> **WHAT TO WORK ON**
The listing below contains a span that opens with the line containing "Request for Comment" and closes with the line containing "Consideration / Response |". Return that span exactly.

....................

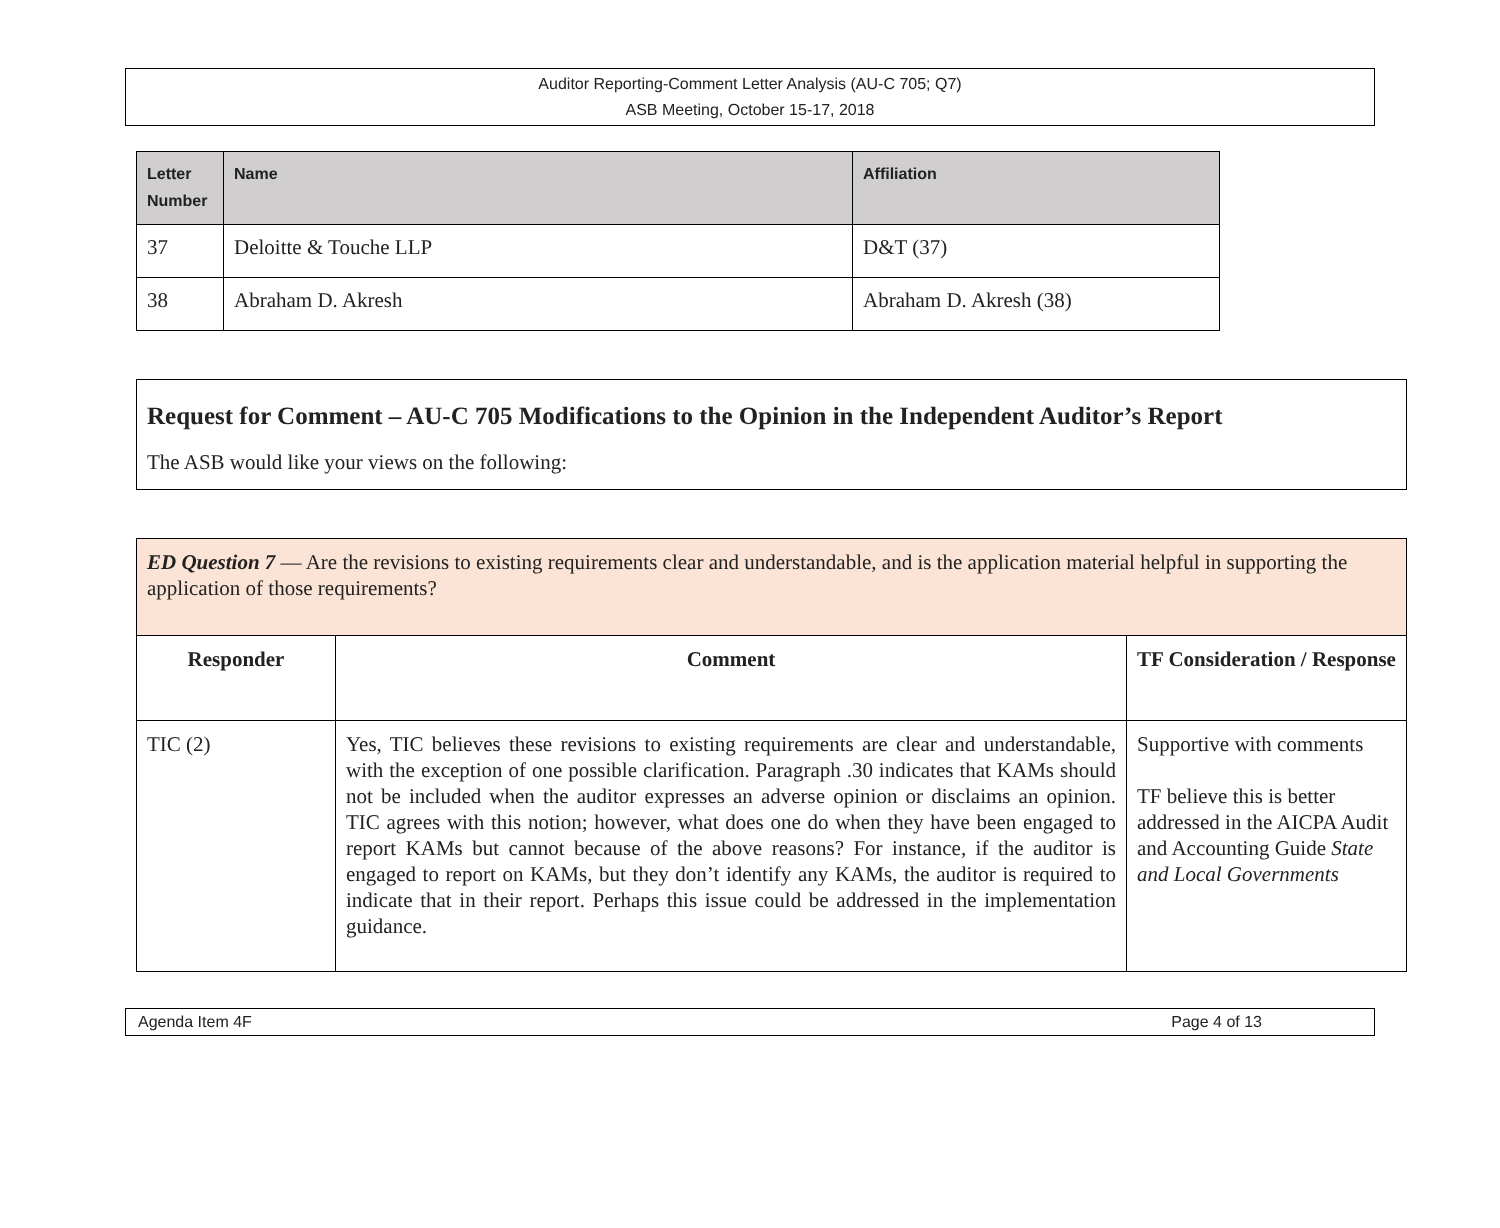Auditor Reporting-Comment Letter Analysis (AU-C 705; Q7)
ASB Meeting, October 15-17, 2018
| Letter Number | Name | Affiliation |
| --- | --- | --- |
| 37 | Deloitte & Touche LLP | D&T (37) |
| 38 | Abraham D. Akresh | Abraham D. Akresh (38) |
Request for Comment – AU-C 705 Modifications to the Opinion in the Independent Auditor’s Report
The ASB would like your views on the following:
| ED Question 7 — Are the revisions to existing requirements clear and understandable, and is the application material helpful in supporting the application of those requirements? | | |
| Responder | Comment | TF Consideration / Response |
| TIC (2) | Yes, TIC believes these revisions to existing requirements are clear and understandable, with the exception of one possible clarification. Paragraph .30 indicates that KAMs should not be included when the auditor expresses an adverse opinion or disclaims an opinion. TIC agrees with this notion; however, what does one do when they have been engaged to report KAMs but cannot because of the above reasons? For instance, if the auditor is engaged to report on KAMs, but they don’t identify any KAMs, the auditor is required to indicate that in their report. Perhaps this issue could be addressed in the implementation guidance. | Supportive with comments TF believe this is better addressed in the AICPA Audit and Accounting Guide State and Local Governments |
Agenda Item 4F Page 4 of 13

....................

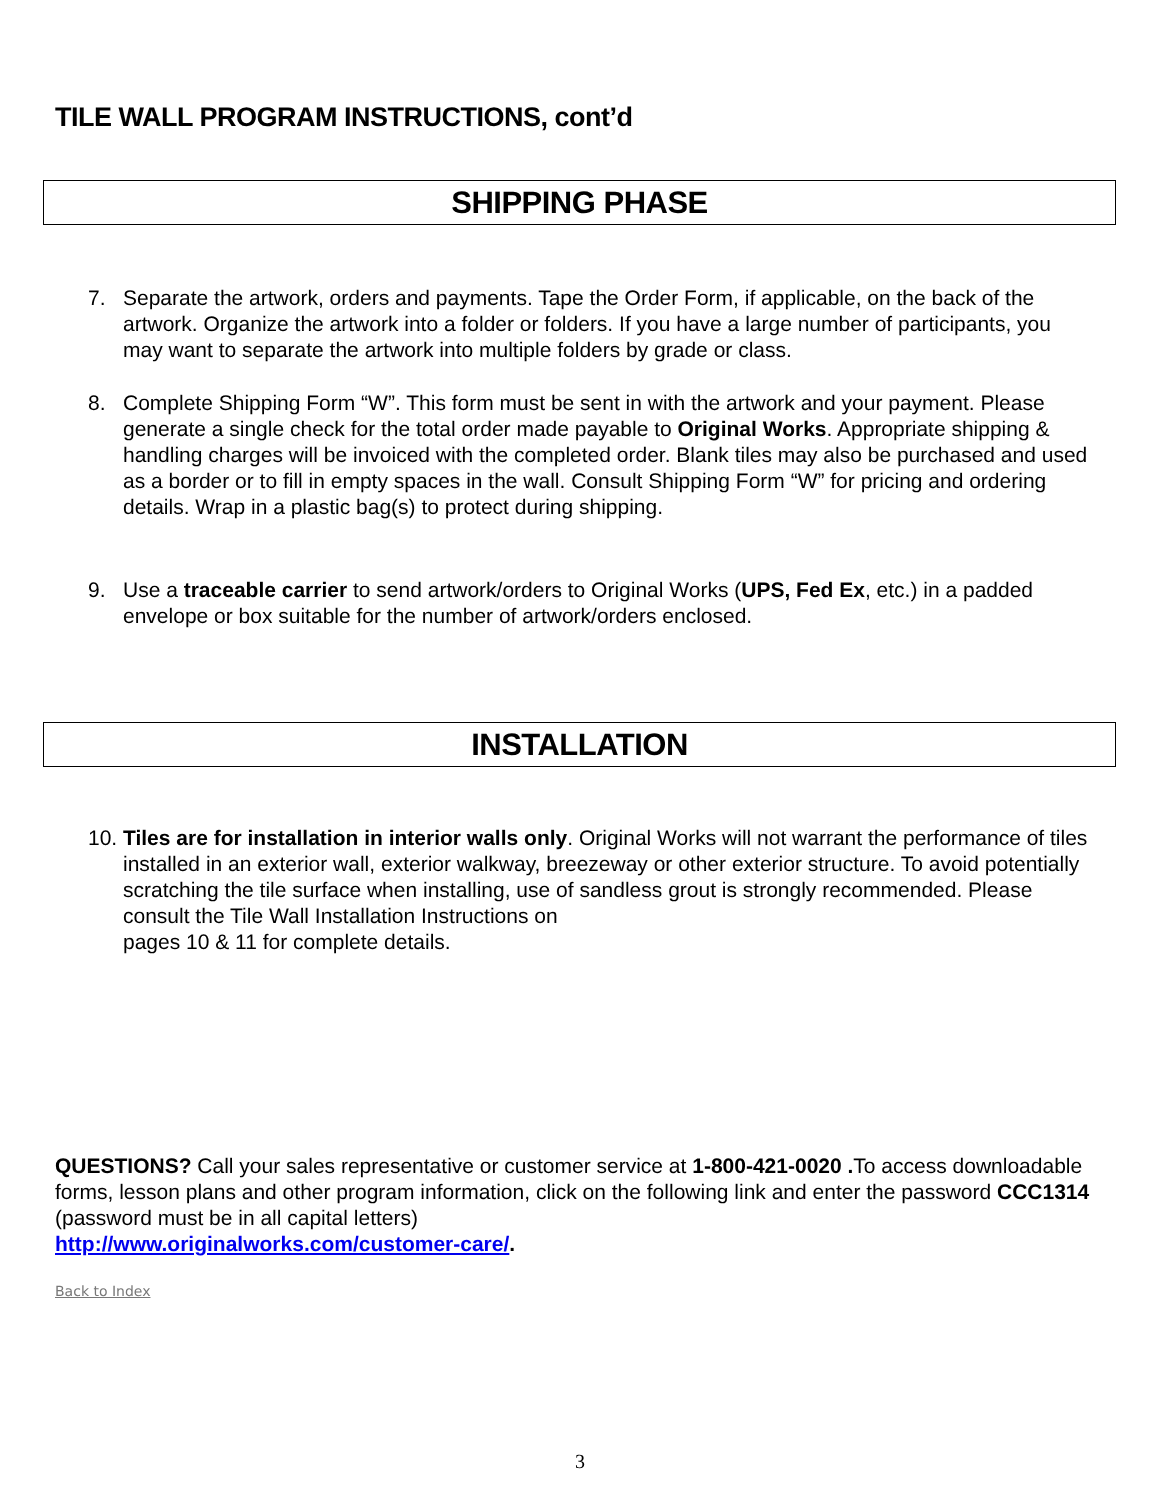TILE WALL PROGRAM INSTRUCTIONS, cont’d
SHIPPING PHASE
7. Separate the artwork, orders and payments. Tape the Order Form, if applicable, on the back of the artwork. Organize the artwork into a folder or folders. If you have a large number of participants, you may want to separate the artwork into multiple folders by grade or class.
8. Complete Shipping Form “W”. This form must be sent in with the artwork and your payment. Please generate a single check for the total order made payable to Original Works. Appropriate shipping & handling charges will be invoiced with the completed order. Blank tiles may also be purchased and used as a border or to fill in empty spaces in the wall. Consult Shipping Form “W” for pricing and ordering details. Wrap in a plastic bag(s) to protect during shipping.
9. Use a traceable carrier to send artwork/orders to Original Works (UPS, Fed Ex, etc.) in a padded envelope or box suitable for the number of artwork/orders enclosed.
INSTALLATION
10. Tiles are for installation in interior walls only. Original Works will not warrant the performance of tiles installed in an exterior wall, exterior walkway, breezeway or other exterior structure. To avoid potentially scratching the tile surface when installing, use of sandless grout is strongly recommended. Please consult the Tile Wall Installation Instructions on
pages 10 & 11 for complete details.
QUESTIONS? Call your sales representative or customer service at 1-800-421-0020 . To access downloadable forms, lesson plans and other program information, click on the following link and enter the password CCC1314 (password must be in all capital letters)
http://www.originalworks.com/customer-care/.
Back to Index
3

....................

> **EXERCISE RESULT**
Request for Comment – AU-C 705 Modifications to the Opinion in the Independent Auditor’s Report
The ASB would like your views on the following:
| ED Question 7 — Are the revisions to existing requirements clear and understandable, and is the application material helpful in supporting the application of those requirements? | | |
| Responder | Comment | TF Consideration / Response |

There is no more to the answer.